» **WHAT THE TASK REQUIRES**
Reproduce verbatim everything in the records from the line containing "Las amargas lágrimas" down to the line containing "Lola Lolita se", including both of those lines and nothing else.

*** RECORDS FOR THIS EXERCISE

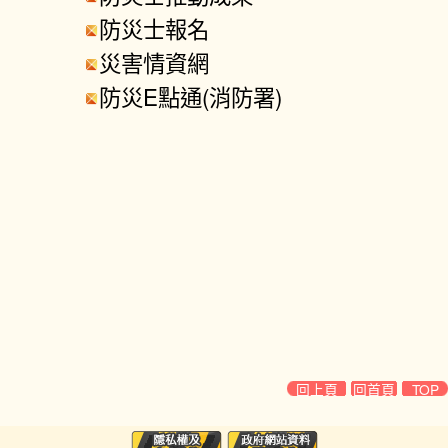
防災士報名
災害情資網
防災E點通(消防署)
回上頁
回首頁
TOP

******
*** RECORDS FOR THIS EXERCISE

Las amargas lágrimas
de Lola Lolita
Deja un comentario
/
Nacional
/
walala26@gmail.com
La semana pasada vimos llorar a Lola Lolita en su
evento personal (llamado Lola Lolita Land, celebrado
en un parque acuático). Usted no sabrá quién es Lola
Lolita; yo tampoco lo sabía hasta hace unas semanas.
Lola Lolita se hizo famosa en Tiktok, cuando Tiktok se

******

» **TASK OUTPUT**
Las amargas lágrimas
de Lola Lolita
Deja un comentario
/
Nacional
/
walala26@gmail.com
La semana pasada vimos llorar a Lola Lolita en su
evento personal (llamado Lola Lolita Land, celebrado
en un parque acuático). Usted no sabrá quién es Lola
Lolita; yo tampoco lo sabía hasta hace unas semanas.
Lola Lolita se hizo famosa en Tiktok, cuando Tiktok se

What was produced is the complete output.